Batteriespeicher Direktvermarktung: Strom aus dem Speicher am Markt verkaufen

Direktvermarktung bedeutet, dass du den Strom aus deinem Batteriespeicher nicht zum festen Tarif einspeist, sondern über einen Direktvermarkter an der Strombörse verkaufst. Du lädst günstig und verkaufst teuer – die Preisunterschiede sind dein Erlös.
Bei der Direktvermarktung wird der Strom deines Speichers über einen Dienstleister (Direktvermarkter) am Großhandelsmarkt gehandelt – meist am Day-Ahead- und Intraday-Markt der Strombörse EPEX Spot. Statt einer festen Vergütung erhältst du den jeweiligen Börsenpreis. Der Speicher lädt in günstigen Stunden (niedrige oder negative Preise) und speist ein, wenn die Preise hoch sind. Diese Preisdifferenz ist dein Ertrag. Der Direktvermarkter übernimmt Börsenzugang, Bilanzkreis, Prognose und Abrechnung.

1. Speicher im Marktstammdatenregister anmelden. 2. Passendes Messkonzept mit viertelstundengenauer Messung (idealerweise intelligentes Messsystem) einrichten – die Direktvermarktung wird im 15-Minuten-Takt abgerechnet. 3. Fernsteuerbarkeit sicherstellen, damit der Direktvermarkter den Speicher auf Marktsignale hin steuern kann. 4. Vertrag mit einem Direktvermarkter schließen. 5. Speicher wird in dessen Handels- und Steuerungsplattform eingebunden. Danach übernimmt die Optimierung den Lade-/Entladefahrplan automatisch.

Der Kern ist die Arbitrage: günstig laden, teuer entladen am Day-Ahead- und Intraday-Markt. Volatile Preise und Stunden mit negativen Preisen erhöhen das Potenzial. Zusätzlich kann ein Speicher am Regelenergiemarkt teilnehmen – z. B. Primärregelleistung (FCR) oder Sekundärregelleistung (aFRR); dafür ist meist eine Präqualifikation und ein Pooling über den Vermarkter nötig. Kombinierst du mehrere Quellen (Multi-Use: Eigenverbrauch, Arbitrage, Peak-Shaving, Netzdienstleistungen), holst du mehr aus derselben Anlage heraus.
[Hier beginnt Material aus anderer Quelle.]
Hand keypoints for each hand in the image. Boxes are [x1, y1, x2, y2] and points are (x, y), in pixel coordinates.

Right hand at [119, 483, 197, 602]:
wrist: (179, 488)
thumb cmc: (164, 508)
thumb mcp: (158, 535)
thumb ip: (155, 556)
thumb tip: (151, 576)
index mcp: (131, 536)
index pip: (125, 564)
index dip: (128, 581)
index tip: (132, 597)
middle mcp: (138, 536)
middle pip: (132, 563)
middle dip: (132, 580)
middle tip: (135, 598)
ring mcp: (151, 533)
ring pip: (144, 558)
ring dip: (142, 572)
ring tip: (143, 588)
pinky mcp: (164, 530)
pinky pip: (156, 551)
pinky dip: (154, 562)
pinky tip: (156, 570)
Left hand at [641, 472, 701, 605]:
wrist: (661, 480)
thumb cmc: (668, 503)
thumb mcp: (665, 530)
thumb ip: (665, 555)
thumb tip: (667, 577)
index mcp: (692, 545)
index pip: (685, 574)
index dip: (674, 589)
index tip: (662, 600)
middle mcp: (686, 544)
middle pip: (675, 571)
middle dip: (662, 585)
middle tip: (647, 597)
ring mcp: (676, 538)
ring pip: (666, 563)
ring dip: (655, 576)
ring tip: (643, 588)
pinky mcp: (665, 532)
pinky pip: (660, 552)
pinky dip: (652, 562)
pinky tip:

Sinnvoll wird die Direktvermarktung vor allem bei größeren Gewerbe- und Industriespeichern (Größenordnung ab etwa 50 kWh aufwärts, Großspeicher im MWh-Bereich). Ein kleiner Haushaltsspeicher (5–15 kWh) ist dafür in der Regel zu klein – dort dominiert der Eigenverbrauch. Du brauchst: eine geeichte 15-Minuten-Messung, Fernsteuerbarkeit, die Anmeldung im Marktstammdatenregister und einen Direktvermarkter. Ob dein Speicher aus EEG-Strom (z. B. PV) oder aus dem Netz lädt, beeinflusst das mögliche Vermarktungsmodell und ist mit dem Vermarkter zu klären.

Ja, wenn dein Speicher groß genug ist, freie Kapazität hat und du bereit bist, Fernsteuerung zuzulassen – dann kann die Marktvermarktung deutlich mehr bringen als reine Eigenverbrauchsoptimierung. Nein bzw. kaum, wenn es ein kleiner Heimspeicher ist, der ohnehin überwiegend für den Eigenverbrauch gebraucht wird: Hier lohnen Aufwand, Messkonzept und Vermarkter-Gebühren meist nicht. Entscheidend ist die Rechnung aus Speichergröße, Zyklen, Preisvolatilität und Kosten – lass das im Zweifel individuell durchrechnen.
Achte beim Anbieter auf: transparente Vergütung bzw. Gebührenmodell, ob nur Arbitrage oder auch Regelenergie vermarktet wird, Vertragslaufzeit und die Qualität der Steuerungs-/Optimierungssoftware. Gute Vermarkter kombinieren mehrere Erlösquellen automatisch und schalten je nach Marktlage zwischen Arbitrage, Regelleistung und Eigenverbrauch um. Genau dieses Multi-Use-Schalten macht den Unterschied zwischen einer okay- und einer wirklich rentablen Vermarktung.